There’s a persistent myth among condominium owners that people who rent are bad for neighborhoods. At first it was an excuse for racism. “Renter” meant “black south sider.” Now it actually means “renter” and these people actually believe renters are undesirable. One of the reasons real estate developers like renters is because very often they turn into buyers. That’s why some development companies have programs where a percentage of a person’s rent can be set aside for a down payment on a condo in the same neighborhood.
But the flawed logic persists that renters only pay rent, so they’re not invested in the neighborhood. Renters have leases. They’re bound to the neighborhood for a year or two at a time. Condo owners have mortgages, meaning they can up and leave whenever they want to sell. Now who’s more loyal to the neighborhood?
And if renters are so awful, you better tell the John Hancock Center, the Park Tower, Trump Tower, Water Tower Place and half of the Gold Coast. Because somehow thousands of renters are living there without bringing down real estate values. And those are all nicer places to live than your faux loft.
People are noisy, it’s true. And not every 18-year-old with a brand new car stereo is equally polite when they’re eager to impress a girl with it at 2:00am. But you know what’s noisier than new neighbors? Garbage trucks. The L. Buses. Ambulances. Fire trucks. Freeways. Jackhammers. You know — the things that make a city. If peace and quiet is what you’re after, then northern Wisconsin has your name written all over it. If you want to live in a city, you’re going to have to realize eventually that you’re not alone.
Public Safety NIMBYs
At any given public meeting about a new building there will always be someone in the audience who’s smarter than the experts. Some armchair risk analyst who reckons he knows better how dangerous something is than people who spent 15 years in school studying these things and a dozen years in the field getting practical experience. We’ve seen every agency from the Chicago Fire Department to the FAA second-guessed by people who know better than they do because they watch The Discovery Channel. Well, Mr. Smartypants, did you know that 50% of the nation has below-average intelligence? Guess which half you’re in.
Property Value NIMBYs
Another thing people in less-dense areas complain about that people in denser parts of the city don’t. They like to imagine that more people in the neighborhood will mean their property values will go down. The logic doesn’t hold up because the most densely populated areas of the city are the ones with the highest property values. You want that hip new restaurant chain to open an outlet in your area? Oh, so sorry. It went to another ZIP code because it had more people. That’s how real estate works.
These days, some Chicago NIMBY groups have adopted the pejorative initialism as a badge of honor. “NIMBY and Proud,” as it were. Or as a sign at one West Town meeting co-opted it recently: “Neighbors Involved Making a Better communitY.”
On the other side of the coin are BEASTs (Build Everything to Achieve Skyscraper Town). These are people who are in favor of pretty much any project that is ever proposed.

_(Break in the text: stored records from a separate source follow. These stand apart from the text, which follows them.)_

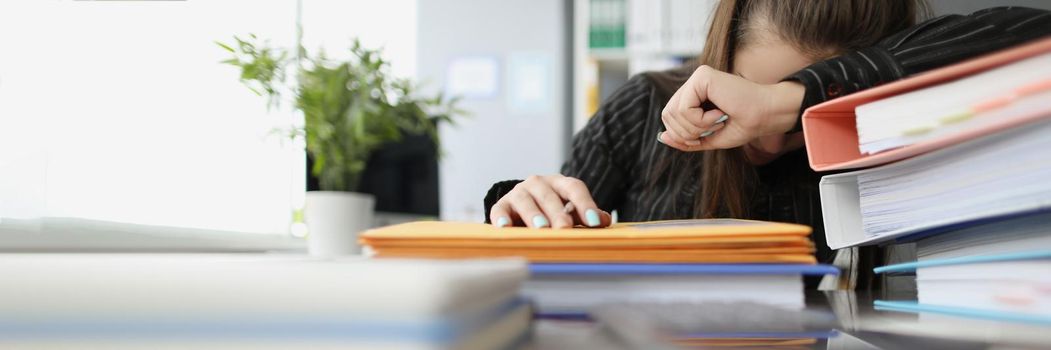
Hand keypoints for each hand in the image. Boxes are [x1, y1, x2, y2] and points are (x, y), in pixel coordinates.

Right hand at [489, 175, 612, 228]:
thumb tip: (605, 220)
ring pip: (525, 200)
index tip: (595, 222)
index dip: (585, 204)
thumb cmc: (552, 211)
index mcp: (560, 184)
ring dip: (533, 214)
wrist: (521, 208)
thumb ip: (585, 215)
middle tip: (565, 228)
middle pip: (549, 196)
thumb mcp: (570, 211)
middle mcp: (538, 184)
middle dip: (558, 213)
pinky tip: (506, 226)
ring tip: (541, 228)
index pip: (574, 188)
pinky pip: (500, 210)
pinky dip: (502, 218)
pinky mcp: (502, 205)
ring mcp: (519, 193)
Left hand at [658, 65, 804, 152]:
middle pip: (667, 115)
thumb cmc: (743, 125)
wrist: (766, 116)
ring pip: (673, 112)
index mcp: (694, 94)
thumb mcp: (708, 138)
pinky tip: (720, 112)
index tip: (705, 135)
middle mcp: (693, 83)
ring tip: (718, 120)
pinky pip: (684, 108)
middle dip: (687, 132)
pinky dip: (701, 120)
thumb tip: (662, 137)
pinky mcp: (702, 76)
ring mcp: (697, 77)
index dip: (682, 134)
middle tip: (713, 128)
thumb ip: (686, 138)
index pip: (669, 117)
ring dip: (696, 126)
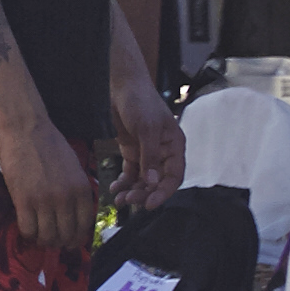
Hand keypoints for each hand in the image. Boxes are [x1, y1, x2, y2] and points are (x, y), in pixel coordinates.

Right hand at [0, 122, 95, 259]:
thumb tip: (74, 213)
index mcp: (82, 190)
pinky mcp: (23, 200)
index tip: (69, 240)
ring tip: (38, 237)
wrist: (27, 130)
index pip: (84, 225)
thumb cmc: (51, 145)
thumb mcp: (74, 169)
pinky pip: (28, 228)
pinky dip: (28, 234)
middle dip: (59, 242)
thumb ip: (77, 190)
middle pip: (66, 234)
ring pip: (47, 235)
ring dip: (43, 240)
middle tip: (52, 240)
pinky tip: (26, 229)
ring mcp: (45, 201)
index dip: (76, 237)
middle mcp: (66, 199)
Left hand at [112, 83, 184, 211]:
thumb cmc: (141, 103)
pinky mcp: (132, 151)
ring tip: (119, 199)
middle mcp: (163, 153)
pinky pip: (131, 171)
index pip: (174, 176)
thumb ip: (150, 156)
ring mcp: (147, 153)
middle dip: (144, 193)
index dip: (163, 192)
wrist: (123, 87)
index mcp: (174, 147)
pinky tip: (115, 188)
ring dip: (132, 190)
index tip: (149, 204)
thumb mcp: (147, 129)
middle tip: (128, 201)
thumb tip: (153, 182)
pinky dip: (124, 181)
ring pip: (143, 179)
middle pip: (157, 181)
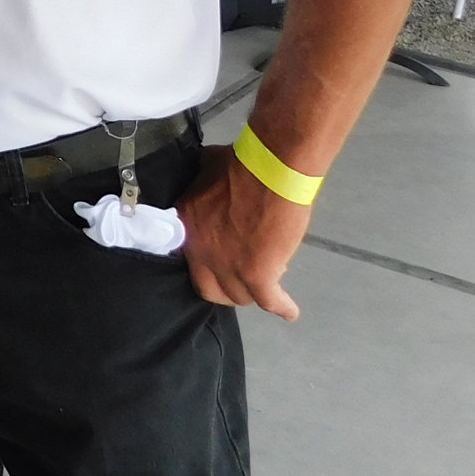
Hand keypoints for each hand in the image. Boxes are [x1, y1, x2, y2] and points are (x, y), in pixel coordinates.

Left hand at [176, 144, 310, 319]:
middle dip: (224, 289)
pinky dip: (281, 307)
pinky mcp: (258, 275)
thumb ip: (202, 182)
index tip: (216, 264)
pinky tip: (289, 312)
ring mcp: (228, 267)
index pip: (188, 258)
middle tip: (239, 280)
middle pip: (209, 288)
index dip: (204, 263)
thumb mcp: (206, 168)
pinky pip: (269, 301)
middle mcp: (201, 252)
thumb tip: (206, 177)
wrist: (270, 170)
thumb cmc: (241, 163)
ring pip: (238, 296)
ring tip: (265, 285)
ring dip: (251, 293)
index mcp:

They wax lyrical about things like “maximizing density” and “urban footprint potential” and “fully utilizing building envelopes.” More often than not, they won’t be affected in any way by the project in question because they live in outlying neighborhoods or even the suburbs. They treat the growth of downtown Chicago like some giant game of Sim City, and if a building isn’t at least 90 stories tall and shaped like something from Mars, it’s not worthy of being erected.